Summary
Episode 1 of Alien: Earth is largely an introduction to the essential questions driving Noah Hawley’s series, but it’s steeped in effective atmosphere and superb craft.
It’s amazing that there hasn’t been an Alien TV show until now. It seems so obvious. The horrifying corporatised future depicted in the margins of the original creature-feature was always ripe for an exploration that went beyond the confines of a single monster on a single ship, and while the franchise expanded, crossing over with other franchises and becoming increasingly overfamiliar and ridiculous, it never really delved into its own premise. Enter, then, Noah Hawley, of Fargo and Legion fame, who in Alien: Earth, airing on FX and streaming on Hulu, delivers what is quite clearly the claustrophobic horror-thriller you were expecting, conjoined to the prestige corporatocracy critique you might not have been.
Alien has always dabbled in these ideas, of course, but relocating the action to Earth – the clue’s in the title, folks – gives us the hostility of a spacefaring future without its remoteness. Here in Episode 1, titled “Neverland” for reasons that quickly become clear, we get to see first-hand the feudalist heave-ho of multi-trillion dollar companies striving for corporate hegemony through immoral meddling in the natural order. There’s a Xenomorph in this, and tellingly, it’s the least horrifying part of the premiere.
It’s the Peter Pan stuff that’s creepy. One of the companies in this far-flung future is Prodigy, headed by the youthful gazillionaire and ridiculously named Boy Kavalier, and Prodigy has developed a program dubbed “The Lost Boys” that transfers the consciousnesses of children dying of cancer into the synthetic bodies of superpowered androids.
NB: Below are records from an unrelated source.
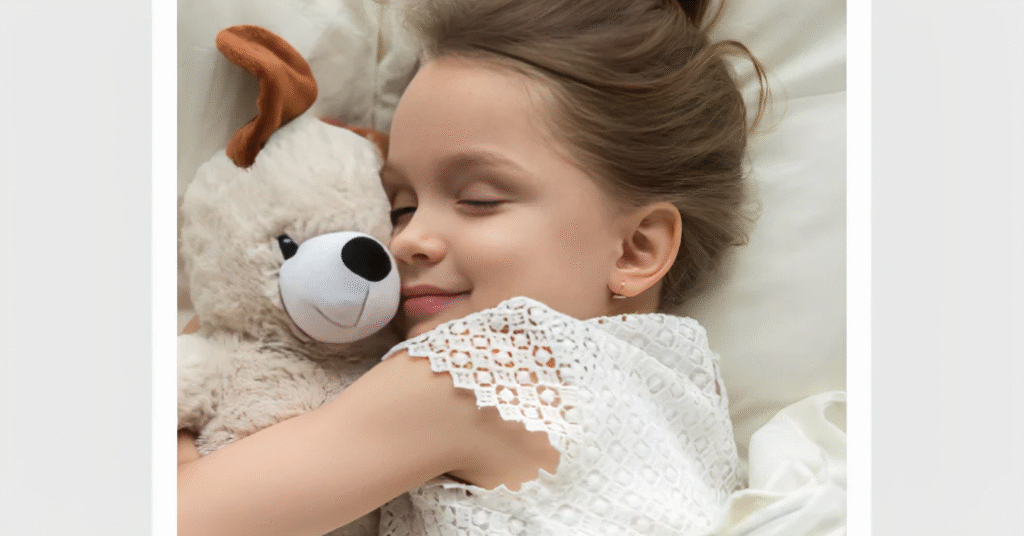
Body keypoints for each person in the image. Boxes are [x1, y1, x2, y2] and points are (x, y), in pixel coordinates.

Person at [177, 0, 769, 534]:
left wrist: (182, 381)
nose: (407, 241)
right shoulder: (691, 394)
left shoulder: (482, 368)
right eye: (399, 207)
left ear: (637, 249)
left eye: (479, 198)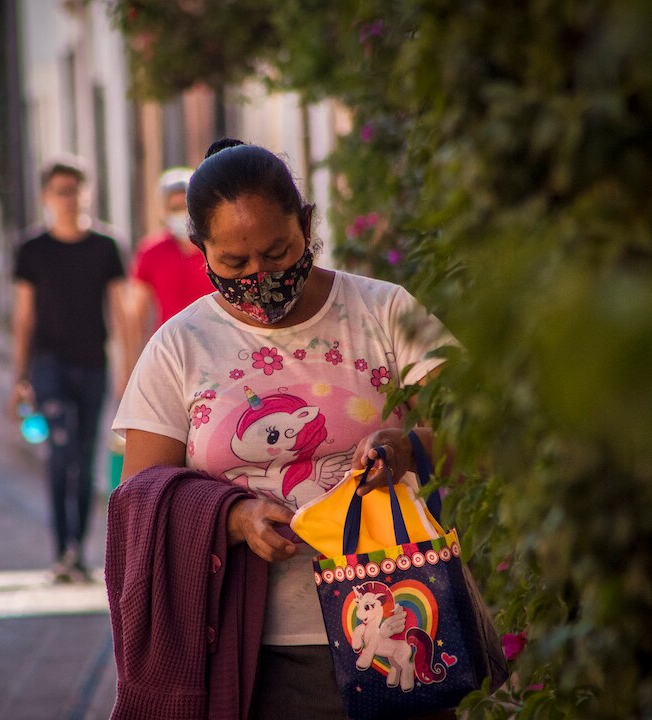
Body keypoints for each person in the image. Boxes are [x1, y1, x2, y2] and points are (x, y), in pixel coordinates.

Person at [108, 139, 455, 719]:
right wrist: (233, 518)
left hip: (402, 626)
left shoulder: (385, 313)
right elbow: (139, 500)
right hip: (257, 658)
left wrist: (408, 447)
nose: (261, 277)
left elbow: (472, 426)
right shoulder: (179, 347)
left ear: (308, 223)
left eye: (278, 252)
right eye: (235, 264)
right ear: (202, 250)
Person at [10, 160, 129, 584]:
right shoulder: (31, 250)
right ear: (46, 196)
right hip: (48, 367)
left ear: (87, 194)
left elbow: (120, 314)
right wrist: (19, 377)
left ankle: (76, 552)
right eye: (60, 190)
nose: (69, 198)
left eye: (75, 189)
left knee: (82, 458)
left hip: (92, 366)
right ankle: (62, 548)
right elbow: (22, 317)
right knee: (60, 453)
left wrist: (127, 375)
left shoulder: (106, 247)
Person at [127, 166, 209, 347]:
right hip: (170, 348)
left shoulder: (215, 248)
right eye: (175, 208)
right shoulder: (151, 252)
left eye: (186, 207)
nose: (182, 214)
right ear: (164, 211)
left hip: (217, 345)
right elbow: (137, 313)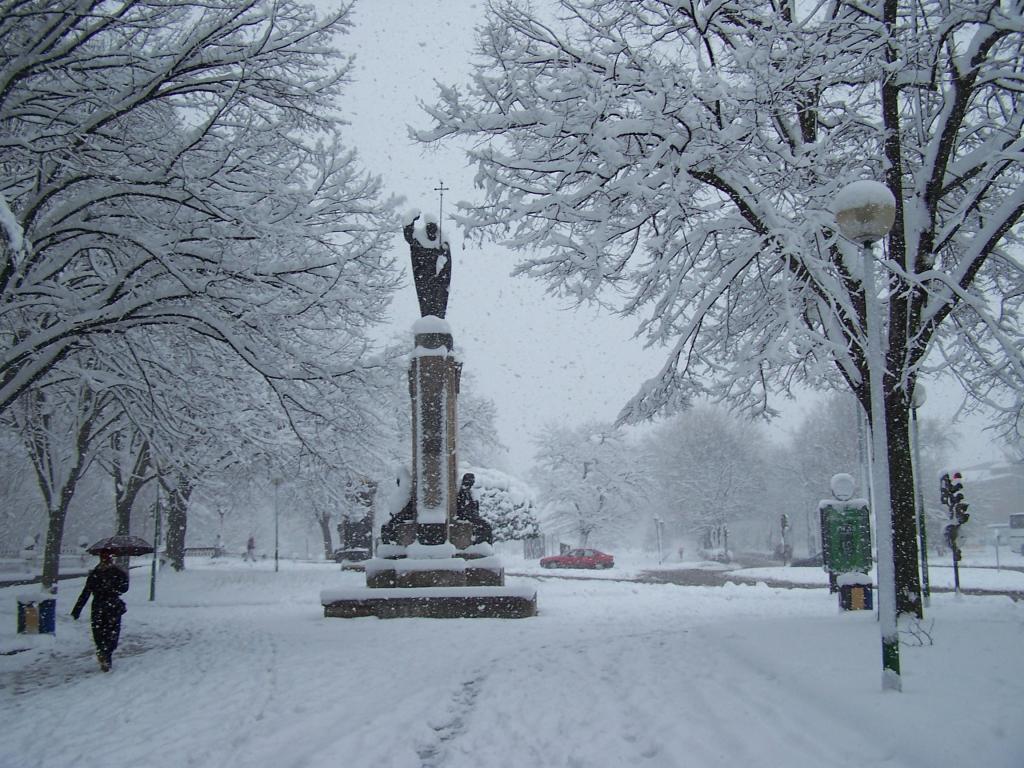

One of these is Wendy, our point-of-view character in this deeply immoral experimental hellscape, where Peter Pan streaming on the ceiling of a mad science lab – presumably through Disney+ – implies we’re probably not as far removed from this future as we’d like to think.
Wendy’s going to be important, of that there’s little doubt, but she doesn’t get a great deal to do in Episode 1 of Alien: Earth since it’s largely about setup for later. A key component of that setup is the USCSS Maginot, a Weyland-Yutani deep space research vessel – what else? – that crash-lands on Earth after a Xenomorph runs the crew ragged. It’s clever, this, since the premiere’s cold open introduces the ship’s crew in the manner of a typical Alien film, especially Ridley Scott’s original, as though this is what the show’s going to be about. The next thing we know, everyone’s dead, the titular alien is on the loose, and the only survivor is Morrow, one of those typical Weyland-Yutani cyborg security officers who always has a secret mission he didn’t bother to tell the rest of the crew about. Hawley’s getting the best of both worlds here, delivering the expected claustrophobic sci-fi monster horror the franchise is famous for, but also contorting its familiar iconography to remind us that we’re watching something different.
The reason this matters to Wendy is because when the Maginot crash-lands in Thailand, her brother – that’d be the brother of her cancer-ridden original incarnation, the brother of her consciousness, not the brother of the pixie-like avatar she’s currently piloting – becomes part of the search-and-rescue efforts. The brother, Joe, believes his sister is dead, which is understandable, so she’s going to have some explaining to do when she reveals herself as a superhuman adult robot woman. But one step at a time. Either way, Wendy convinces Boy to let her and the other Lost Boys, all kids in similarly grown-up synthetic shells, to assist in the rescue mission, shepherded by Boy’s pet android Kirsh.
You’ll have noticed that this isn’t a great deal of plot to say that “Neverland” runs for an hour, but plot doesn’t seem to be the point of Alien: Earth. It’s difficult to me to articulate how steeped in atmosphere all this is, and it’s clear the premiere is steadily getting all of the pieces in play for its later sequences, which revisit the now-wrecked interior of the Maginot with the new context of a Xeno on the loose, Morrow on a mission, the Lost Boys inbound, and the security forces in enormous jeopardy. It’s expertly directed with the nostalgic enthusiasm of someone who cut their teeth on the original movie, but also boasts the playful quality of a new, modern interpretation.
As far as first impressions go, it’s hard to argue that Hawley isn’t onto another winner here.